The number of health service staff in England is a political issue. Labour has criticised the government for effectively causing NHS job cuts by demanding that trusts do more with the same budgets. In December, it released Department of Health figures stating that 7,060 clinical staff have been made redundant since the coalition took power in 2010. But an analysis of NHS workforce numbers, using Health and Social Care Information Centre data drawn from the electronic staff record system that pays virtually all staff, shows that the health service's overall size is almost unchanged over the last four years. In October 2009, the English NHS (excluding GPs and their staff) employed the full-time equivalent of 1.052m people. Four years later, the health service employed 1.046m, 0.5% fewer. As the thick black line on the graph shows, numbers have fluctuated over this period, but have not moved dramatically.
What has changed significantly is the mix of staff. The number of doctors employed by NHS trusts rose by 6.9% over the four years to last October, to 105,056. Within this group, the number of consultants rose nearly twice as fast, up 13.2% to 40,709. Numbers of qualified ambulance and technical staff rose slightly. Meanwhile, nursing numbers initially fell, leading to criticism from Labour leader Ed Miliband. But numbers have since recovered to 310,924, up 994 (0.3%) over the four years, with clinical support staff following a similar pattern.
But there have been big NHS job cuts in one area: infrastructure support staff, down 10.2% over the period. Within this group, the people suffering the biggest cuts have been non-senior managers, down 18.5% to 24,349, and senior managers, down 22.1% to 10,197. Many left as the result of the government's phasing out of primary care trusts and strategic health authorities, completed last April.
Candace Imison, deputy director of policy at health service research charity the King's Fund, says: "One of the real risks in cuts in funding is that we have cut management capacity to the bone. But I think in the future, it needs to become everyone's job."
Imison says that the best healthcare organisations involve all their staff in management, by allowing and encouraging them to improve processes. This model is used by a few NHS trusts, including Salford Royal foundation trust, but is rare.
She adds that the increase in hospital doctors is an example of the NHS deploying its staff in potentially the wrong places, given that most experts believe more healthcare should be carried out in the community rather than in hospitals. However, one answer is for consultants specialising in chronic conditions such as diabetes, heart and respiratory disease to spend part of their time training and advising GPs.

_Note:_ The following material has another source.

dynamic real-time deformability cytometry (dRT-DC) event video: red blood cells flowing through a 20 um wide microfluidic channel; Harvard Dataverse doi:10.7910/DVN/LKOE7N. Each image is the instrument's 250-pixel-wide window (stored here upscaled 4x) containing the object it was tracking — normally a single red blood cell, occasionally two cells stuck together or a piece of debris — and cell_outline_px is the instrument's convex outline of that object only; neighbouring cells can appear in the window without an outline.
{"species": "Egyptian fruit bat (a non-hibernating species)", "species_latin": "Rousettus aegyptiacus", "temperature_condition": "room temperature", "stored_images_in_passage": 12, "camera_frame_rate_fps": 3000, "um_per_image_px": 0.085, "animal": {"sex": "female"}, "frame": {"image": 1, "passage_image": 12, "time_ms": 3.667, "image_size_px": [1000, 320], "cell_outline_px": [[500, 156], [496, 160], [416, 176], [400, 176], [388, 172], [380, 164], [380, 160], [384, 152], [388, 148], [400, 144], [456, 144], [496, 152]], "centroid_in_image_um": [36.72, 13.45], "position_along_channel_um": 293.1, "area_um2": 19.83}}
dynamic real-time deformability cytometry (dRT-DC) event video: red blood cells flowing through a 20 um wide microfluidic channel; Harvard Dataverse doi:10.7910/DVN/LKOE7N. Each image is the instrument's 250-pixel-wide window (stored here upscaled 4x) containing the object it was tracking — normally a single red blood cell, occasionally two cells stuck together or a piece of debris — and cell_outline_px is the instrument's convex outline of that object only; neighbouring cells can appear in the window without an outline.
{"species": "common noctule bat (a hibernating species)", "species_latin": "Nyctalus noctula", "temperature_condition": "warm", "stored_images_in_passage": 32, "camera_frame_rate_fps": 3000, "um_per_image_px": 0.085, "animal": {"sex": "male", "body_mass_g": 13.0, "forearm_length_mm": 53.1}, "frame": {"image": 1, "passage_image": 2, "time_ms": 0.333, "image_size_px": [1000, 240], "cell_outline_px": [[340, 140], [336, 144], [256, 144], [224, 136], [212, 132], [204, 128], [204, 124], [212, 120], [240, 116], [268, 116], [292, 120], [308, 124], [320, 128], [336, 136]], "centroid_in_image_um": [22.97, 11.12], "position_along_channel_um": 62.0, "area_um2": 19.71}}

This would tend to reduce the number of patients referred by GPs to consultants, but would see consultants helping to maintain the health of far more patients.

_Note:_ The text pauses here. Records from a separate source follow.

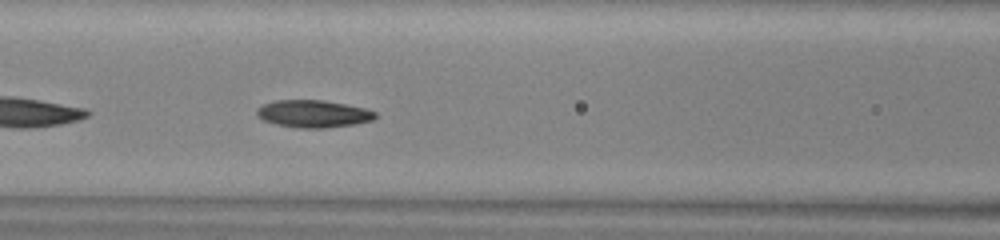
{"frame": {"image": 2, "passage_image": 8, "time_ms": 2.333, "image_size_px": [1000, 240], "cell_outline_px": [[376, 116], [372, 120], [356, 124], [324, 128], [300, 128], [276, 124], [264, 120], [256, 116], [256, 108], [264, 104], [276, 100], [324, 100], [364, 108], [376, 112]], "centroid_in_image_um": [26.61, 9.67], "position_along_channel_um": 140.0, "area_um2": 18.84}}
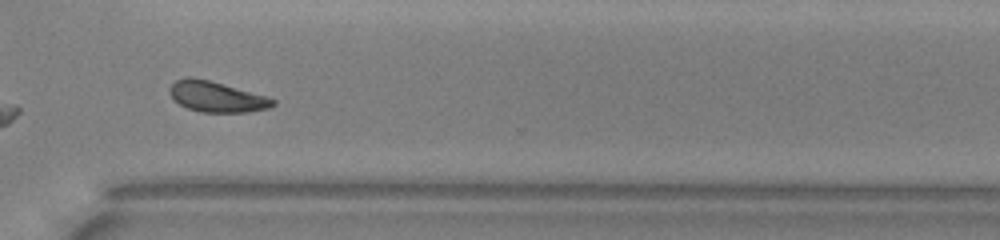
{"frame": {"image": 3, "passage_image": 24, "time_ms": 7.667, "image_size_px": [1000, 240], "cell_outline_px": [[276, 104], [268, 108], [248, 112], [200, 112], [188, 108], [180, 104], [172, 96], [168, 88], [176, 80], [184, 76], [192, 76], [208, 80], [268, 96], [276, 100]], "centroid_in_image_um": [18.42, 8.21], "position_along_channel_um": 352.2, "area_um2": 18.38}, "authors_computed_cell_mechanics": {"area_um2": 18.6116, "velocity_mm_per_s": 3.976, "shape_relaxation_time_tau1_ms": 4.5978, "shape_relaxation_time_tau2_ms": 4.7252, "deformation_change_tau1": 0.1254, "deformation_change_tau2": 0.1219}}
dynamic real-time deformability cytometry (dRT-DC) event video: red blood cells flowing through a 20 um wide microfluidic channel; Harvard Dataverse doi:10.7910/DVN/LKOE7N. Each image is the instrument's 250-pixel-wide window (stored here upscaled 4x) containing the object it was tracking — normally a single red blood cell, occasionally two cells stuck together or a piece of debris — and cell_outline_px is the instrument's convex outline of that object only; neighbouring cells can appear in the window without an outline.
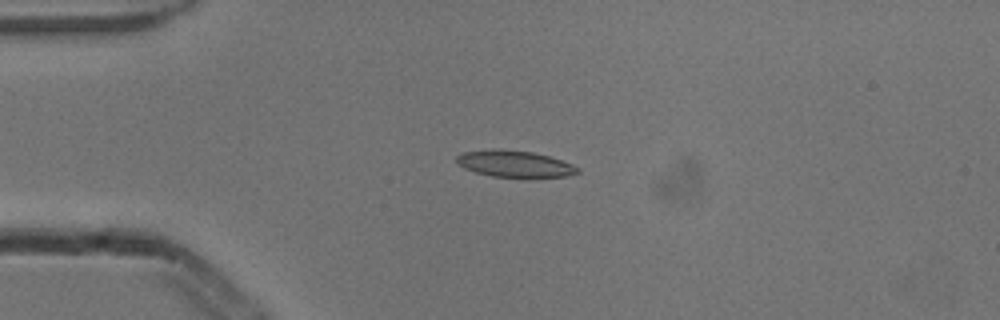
{"species": "common noctule bat (a hibernating species)", "species_latin": "Nyctalus noctula", "temperature_condition": "cold", "stored_images_in_passage": 2, "camera_frame_rate_fps": 3000, "um_per_image_px": 0.085, "animal": {"sex": "male", "body_mass_g": 13.3}, "frame": {"image": 1, "passage_image": 1, "time_ms": 0.0, "image_size_px": [1000, 320], "cell_outline_px": [[580, 172], [568, 176], [492, 176], [476, 172], [464, 168], [456, 160], [456, 156], [464, 152], [492, 148], [532, 152], [548, 156], [572, 164], [580, 168]], "centroid_in_image_um": [43.73, 13.9], "position_along_channel_um": 41.3, "area_um2": 18.32}}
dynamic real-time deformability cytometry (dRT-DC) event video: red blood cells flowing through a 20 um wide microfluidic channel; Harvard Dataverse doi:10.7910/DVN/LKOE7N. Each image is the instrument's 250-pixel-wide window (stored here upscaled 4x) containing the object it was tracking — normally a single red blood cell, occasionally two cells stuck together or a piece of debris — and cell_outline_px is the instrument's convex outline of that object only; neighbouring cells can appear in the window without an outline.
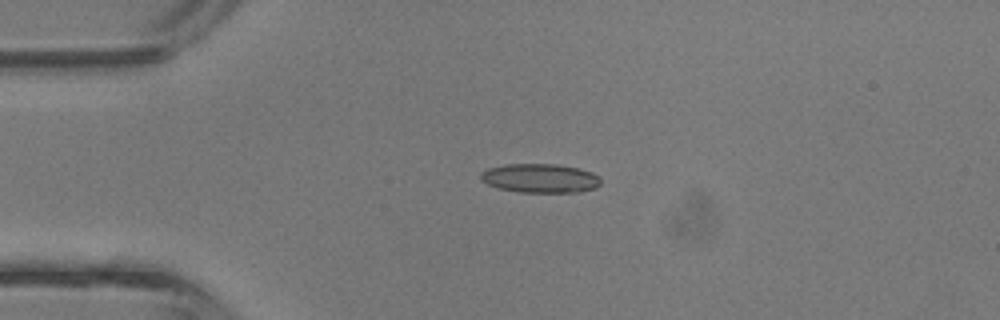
{"species": "common noctule bat (a hibernating species)", "species_latin": "Nyctalus noctula", "temperature_condition": "room temperature", "stored_images_in_passage": 17, "camera_frame_rate_fps": 3000, "um_per_image_px": 0.085, "animal": {"sex": "male", "body_mass_g": 13.3}, "frame": {"image": 1, "passage_image": 1, "time_ms": 0.0, "image_size_px": [1000, 320], "cell_outline_px": [[600, 184], [596, 188], [580, 192], [520, 192], [500, 188], [488, 184], [480, 180], [480, 172], [488, 168], [504, 164], [556, 164], [576, 168], [592, 172], [600, 176]], "centroid_in_image_um": [45.91, 15.15], "position_along_channel_um": 39.1, "area_um2": 20.35}}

The Health and Social Care Information Centre also tracks job numbers at individual NHS trusts, with big differences in rates of increase and decrease. This is shown on the map of the 30 largest trusts, with green pointers showing fast-growing trusts, yellow showing those growing more slowly and red those shrinking in the year to October. The centre also tracks regional changes, although these figures are less clear. Last April's reorganisation transferred many jobs to central organisations outside the regional classification, meaning that every region appears to have lost posts, although the staff are often still working in the same places. For regions, the map indicates levels of decrease, with green areas showing the fewest and red the most, although none have changed that much.
In many cases, big increases at trusts over the last four years are due to them absorbing primary care trusts' community healthcare staff or taking over other trusts. Central Manchester university hospitals foundation trust, which had 47% more staff last October than four years previously, has done both. Staff numbers at King's College hospital foundation trust jumped by 2,393 to 9,937 between September and October last year when it took over services from the dissolved South London Healthcare trust.
But the largest NHS trust, Barts Health, saw staff numbers drop by 3.1% in the year to last October, to 13,129. It was formed from a merger of three trusts in April 2012, and standardisation of staffing levels led to 400 posts being cut, including 123 redundancies as well as the removal of vacant posts and not replacing retirees. The trust also says that many staff were transferred to other employers.
However, numbers are now increasing. "We are currently conducting the largest recruitment exercise that Barts Health has undertaken," says a spokesperson, through which it expects to have offered around 700 nursing jobs by the end of March. "Additional staff have already been recruited to areas, including surgery and medical departments to increase the number of staff caring for older people, particularly at night."